Entre curvas e retas
Oscar Niemeyer completou 101 anos, que beleza. Parabéns mestre! Reconhecido e admirado no mundo inteiro pelo seu traço genial, gostaria de falar aqui do seu lado literato. Artigo – Martinho da Vila*
Publicado 19/12/2008 19:19 | Editado 04/03/2020 17:05
Ganhei da minha assessora de imprensa, Rejane Guerra, o livro “Crônicas” do Oscar, uma publicação de fácil leitura. Como eu, ele prefere a linguagem simples do cotidiano dizendo: “A literatura se engrandece quando se aproxima da linguagem oral”. Eu poderia ler o livro em poucas horas, mas foram três noites, embora não inteiras, porque é uma literatura que leva à reflexão e eu passei um bom tempo meditando ao fim de cada crônica e relendo.
Eu tenho o privilégio de ser amigo do escritor, nosso arquiteto-mor, e, ao ler seu livro, parece que o ouço falar com sua voz mansa, doce e terna, mesmo quando manifesta suas revoltas contra as mazelas do mundo que tanto o atormentam.
A primeira crônica, intitulada “Nuvens”, foi a que mais me encantou e me fez refletir sobre a vida quando escreve: “Nascer, crescer, lutar e desaparecer, para sempre”. Me atraiu porque, coincidentemente, tenho prazer de olhar para o céu. Com o movimento das nuvens, tenho a impressão de que estou vendo as imagens que estão dentro da minha cabeça e o Oscar narra a visão de uma mulher que, na minha ótica, quer se recriar nos seus traços. “Não sei por quê, o desenho me acompanhou a vida inteira. Lembro, quando era garoto, ficava, olhando para cima, a desenhar no ar, e minha mãe me perguntava: ‘Menino, que está fazendo?’ E, tranquilamente, como se fosse coisa natural, respondia: ‘Estou desenhando’”. (sic)
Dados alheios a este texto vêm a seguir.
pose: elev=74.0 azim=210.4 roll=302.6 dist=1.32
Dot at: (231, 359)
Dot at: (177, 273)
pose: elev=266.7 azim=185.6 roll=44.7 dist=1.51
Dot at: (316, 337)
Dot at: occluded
O livro mexe com meus sentimentos. Ora sofro quando se reporta a um menino de rua ou a um típico temporal no Rio, quando fiquei um tanto “para baixo”, porque nele o tempo límpido da crônica anterior muda de repente e uma chuva forte inunda a Cidade Maravilhosa, amolece as encostas e é dramática a situação dos pobres que moram em barracos. Sempre me preocupa o drama em que vivem, em tais ocasiões, os meus inúmeros amigos favelados.
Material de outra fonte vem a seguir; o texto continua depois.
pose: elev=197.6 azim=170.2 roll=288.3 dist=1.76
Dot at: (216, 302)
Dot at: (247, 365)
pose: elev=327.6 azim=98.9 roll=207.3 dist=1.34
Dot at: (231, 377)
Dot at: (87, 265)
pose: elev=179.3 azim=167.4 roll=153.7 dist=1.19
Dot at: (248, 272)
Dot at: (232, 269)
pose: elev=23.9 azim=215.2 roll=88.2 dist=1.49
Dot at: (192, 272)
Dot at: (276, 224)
Quando fala dos maus políticos, nota-se a sua intenção de tocar-lhes o coração, sensibilizá-los. Referindo-se ao prefeito Cesar Maia, com quem estava tendo confronto judicial por desrespeito à sua obra, escreveu: “Confesso que, talvez pela idade, não guardo mágoa do que está acontecendo. Afinal, como eu sempre digo, todos nós – ele também – temos um lado bom”.
Oscar critica o capitalismo e o desordenado crescimento urbano do Rio com uma ressalva: “É claro que não pretendo cair no pessimismo, que desagrada aos cariocas e a mim próprio, orgulhosos desta cidade magnífica, para nós a mais bela do mundo”.
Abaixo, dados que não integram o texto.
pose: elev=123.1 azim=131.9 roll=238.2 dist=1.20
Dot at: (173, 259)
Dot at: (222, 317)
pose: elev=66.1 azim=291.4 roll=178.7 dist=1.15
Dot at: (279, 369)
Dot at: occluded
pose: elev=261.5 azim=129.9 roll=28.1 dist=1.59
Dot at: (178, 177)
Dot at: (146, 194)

Fala de si e de sua arquitetura sem nenhum resquício de vaidade. Em “Lembrando o carnaval”, o mestre revela o entusiasmo com que acompanhou a passagem da Unidos de Vila Isabel com a monumental escultura de Simon Bolívar e, por modéstia, não se refere ao próprio busto que a escola fez desfilar no Sambódromo, saído de sua prancheta, ao ser homenageado com o enredo “O arquiteto no recanto da princesa”. Falando nisso, sou grato ao Oscar por ter doado à Vila Isabel um projeto arquitetônico, para a construção de um centro cultural que será tão importante para o Rio de Janeiro como o Museu de Arte Contemporânea de Niterói. É um sonho que ainda realizaremos, espero.
Suas crônicas parecem poemas, que se deve ler e reler:
“Não é o ângulo reto que me atrai
Nem a linha reta, dura e inflexível
Criado pelo homem
O que me atraí é a curva livre e
Sensual
A curva que encontro nas montanhas
do meu país
Nos cursos sinuosos dos rios
Nas ondas do mar
No corpo da mulher preferida
De curvas é feito todo o universo
O universo curvo de Einstein.”
O gênio não se zanga, até gosta, quando alguém comenta que a sua obra tem traços femininos e é inspirada nas formas da mulher. E eu vejo a sua literatura, além do mais, como pura poesia.